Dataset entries
- Opening Delimiter -
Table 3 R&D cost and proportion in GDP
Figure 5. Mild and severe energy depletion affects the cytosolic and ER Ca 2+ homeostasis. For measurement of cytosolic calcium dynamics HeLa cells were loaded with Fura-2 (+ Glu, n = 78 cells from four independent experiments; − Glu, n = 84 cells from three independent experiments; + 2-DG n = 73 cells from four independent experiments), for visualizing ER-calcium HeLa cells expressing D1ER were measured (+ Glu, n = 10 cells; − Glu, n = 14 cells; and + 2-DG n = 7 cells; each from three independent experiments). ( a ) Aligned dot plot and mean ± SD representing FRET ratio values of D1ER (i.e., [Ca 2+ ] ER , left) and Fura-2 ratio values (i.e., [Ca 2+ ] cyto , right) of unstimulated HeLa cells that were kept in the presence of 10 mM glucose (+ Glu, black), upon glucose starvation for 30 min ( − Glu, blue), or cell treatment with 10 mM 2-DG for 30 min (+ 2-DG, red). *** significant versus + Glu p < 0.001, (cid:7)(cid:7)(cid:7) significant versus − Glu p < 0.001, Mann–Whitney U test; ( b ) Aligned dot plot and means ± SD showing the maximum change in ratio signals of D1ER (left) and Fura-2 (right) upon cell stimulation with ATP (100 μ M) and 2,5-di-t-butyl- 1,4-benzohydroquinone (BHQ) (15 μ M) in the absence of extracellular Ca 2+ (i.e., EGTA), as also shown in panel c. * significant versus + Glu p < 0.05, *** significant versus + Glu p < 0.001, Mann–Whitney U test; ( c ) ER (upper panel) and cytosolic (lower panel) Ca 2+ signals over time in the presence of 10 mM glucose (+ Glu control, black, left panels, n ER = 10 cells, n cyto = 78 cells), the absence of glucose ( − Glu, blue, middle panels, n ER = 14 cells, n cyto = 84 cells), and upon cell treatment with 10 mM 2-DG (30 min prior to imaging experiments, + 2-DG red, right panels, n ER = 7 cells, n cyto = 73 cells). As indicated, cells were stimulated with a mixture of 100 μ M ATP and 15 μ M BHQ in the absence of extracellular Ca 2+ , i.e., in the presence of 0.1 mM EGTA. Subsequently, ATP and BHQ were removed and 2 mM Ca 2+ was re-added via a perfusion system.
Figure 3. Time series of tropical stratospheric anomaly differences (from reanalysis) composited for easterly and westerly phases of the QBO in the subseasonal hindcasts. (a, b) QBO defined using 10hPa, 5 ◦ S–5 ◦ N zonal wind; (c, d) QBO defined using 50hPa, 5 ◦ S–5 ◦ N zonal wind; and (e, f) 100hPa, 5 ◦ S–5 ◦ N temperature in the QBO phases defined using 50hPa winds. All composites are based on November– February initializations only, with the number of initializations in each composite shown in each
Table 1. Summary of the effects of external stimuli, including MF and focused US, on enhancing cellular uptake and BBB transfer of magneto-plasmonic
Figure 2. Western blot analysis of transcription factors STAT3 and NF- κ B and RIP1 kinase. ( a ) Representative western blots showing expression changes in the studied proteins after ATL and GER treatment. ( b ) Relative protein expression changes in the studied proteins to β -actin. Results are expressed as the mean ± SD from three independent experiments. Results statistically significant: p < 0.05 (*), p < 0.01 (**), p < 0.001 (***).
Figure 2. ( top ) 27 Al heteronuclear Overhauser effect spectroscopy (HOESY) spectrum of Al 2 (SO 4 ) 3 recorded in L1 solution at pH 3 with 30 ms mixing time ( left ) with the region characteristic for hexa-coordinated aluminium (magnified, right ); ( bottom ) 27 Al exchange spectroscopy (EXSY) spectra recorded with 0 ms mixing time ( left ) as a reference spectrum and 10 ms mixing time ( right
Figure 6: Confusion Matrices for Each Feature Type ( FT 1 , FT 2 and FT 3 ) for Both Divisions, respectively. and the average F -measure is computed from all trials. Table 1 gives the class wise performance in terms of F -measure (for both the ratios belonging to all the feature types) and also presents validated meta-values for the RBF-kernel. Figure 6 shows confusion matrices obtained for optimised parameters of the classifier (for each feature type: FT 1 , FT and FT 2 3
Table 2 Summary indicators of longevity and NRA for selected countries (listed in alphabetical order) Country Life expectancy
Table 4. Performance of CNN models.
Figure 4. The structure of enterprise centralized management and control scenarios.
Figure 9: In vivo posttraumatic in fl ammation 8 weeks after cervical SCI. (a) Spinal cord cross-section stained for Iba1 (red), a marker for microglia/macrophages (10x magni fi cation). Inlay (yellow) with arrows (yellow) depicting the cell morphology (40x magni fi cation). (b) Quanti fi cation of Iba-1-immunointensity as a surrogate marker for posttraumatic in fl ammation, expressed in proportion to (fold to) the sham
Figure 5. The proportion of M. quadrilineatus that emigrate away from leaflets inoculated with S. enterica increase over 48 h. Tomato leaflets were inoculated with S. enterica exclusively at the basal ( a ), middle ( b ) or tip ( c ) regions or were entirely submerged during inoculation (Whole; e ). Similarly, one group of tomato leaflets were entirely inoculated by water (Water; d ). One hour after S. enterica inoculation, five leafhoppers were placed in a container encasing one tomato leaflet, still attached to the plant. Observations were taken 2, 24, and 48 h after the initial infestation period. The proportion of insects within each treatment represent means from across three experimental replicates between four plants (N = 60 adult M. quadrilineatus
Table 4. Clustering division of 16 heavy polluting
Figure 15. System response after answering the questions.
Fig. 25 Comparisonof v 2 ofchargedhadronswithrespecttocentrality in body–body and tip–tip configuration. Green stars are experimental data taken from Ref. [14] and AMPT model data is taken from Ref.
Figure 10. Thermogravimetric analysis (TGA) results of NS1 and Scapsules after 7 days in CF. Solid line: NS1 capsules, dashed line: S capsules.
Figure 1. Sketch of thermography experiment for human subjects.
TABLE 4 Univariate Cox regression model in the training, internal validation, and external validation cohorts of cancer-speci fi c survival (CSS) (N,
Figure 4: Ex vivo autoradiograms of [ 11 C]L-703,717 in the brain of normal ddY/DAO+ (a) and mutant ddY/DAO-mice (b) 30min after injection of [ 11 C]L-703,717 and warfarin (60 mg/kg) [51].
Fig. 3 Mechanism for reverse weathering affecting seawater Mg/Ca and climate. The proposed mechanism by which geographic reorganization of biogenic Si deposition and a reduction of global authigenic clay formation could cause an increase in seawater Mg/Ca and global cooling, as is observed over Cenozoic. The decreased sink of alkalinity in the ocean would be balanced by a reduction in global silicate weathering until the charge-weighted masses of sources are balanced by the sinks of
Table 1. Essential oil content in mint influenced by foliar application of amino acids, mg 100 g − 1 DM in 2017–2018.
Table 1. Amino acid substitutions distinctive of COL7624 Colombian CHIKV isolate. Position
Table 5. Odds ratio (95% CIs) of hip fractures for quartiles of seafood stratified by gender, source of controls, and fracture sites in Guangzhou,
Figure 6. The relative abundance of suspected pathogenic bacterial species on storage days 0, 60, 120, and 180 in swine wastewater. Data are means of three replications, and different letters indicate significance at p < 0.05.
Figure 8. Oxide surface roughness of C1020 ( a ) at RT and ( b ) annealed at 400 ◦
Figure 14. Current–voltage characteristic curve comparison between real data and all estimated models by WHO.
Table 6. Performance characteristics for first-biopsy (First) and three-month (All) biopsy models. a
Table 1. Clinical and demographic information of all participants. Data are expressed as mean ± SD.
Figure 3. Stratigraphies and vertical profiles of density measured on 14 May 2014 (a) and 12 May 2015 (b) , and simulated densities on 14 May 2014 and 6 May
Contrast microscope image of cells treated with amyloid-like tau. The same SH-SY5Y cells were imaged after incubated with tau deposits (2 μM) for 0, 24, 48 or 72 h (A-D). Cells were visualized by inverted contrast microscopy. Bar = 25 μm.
- Closing Delimiter -
§ EXERCISE BRIEF: Please return all lines above in which the string "Summary" is found.

§ TASK OUTPUT:
Table 1. Summary of the effects of external stimuli, including MF and focused US, on enhancing cellular uptake and BBB transfer of magneto-plasmonic
Table 2 Summary indicators of longevity and NRA for selected countries (listed in alphabetical order) Country Life expectancy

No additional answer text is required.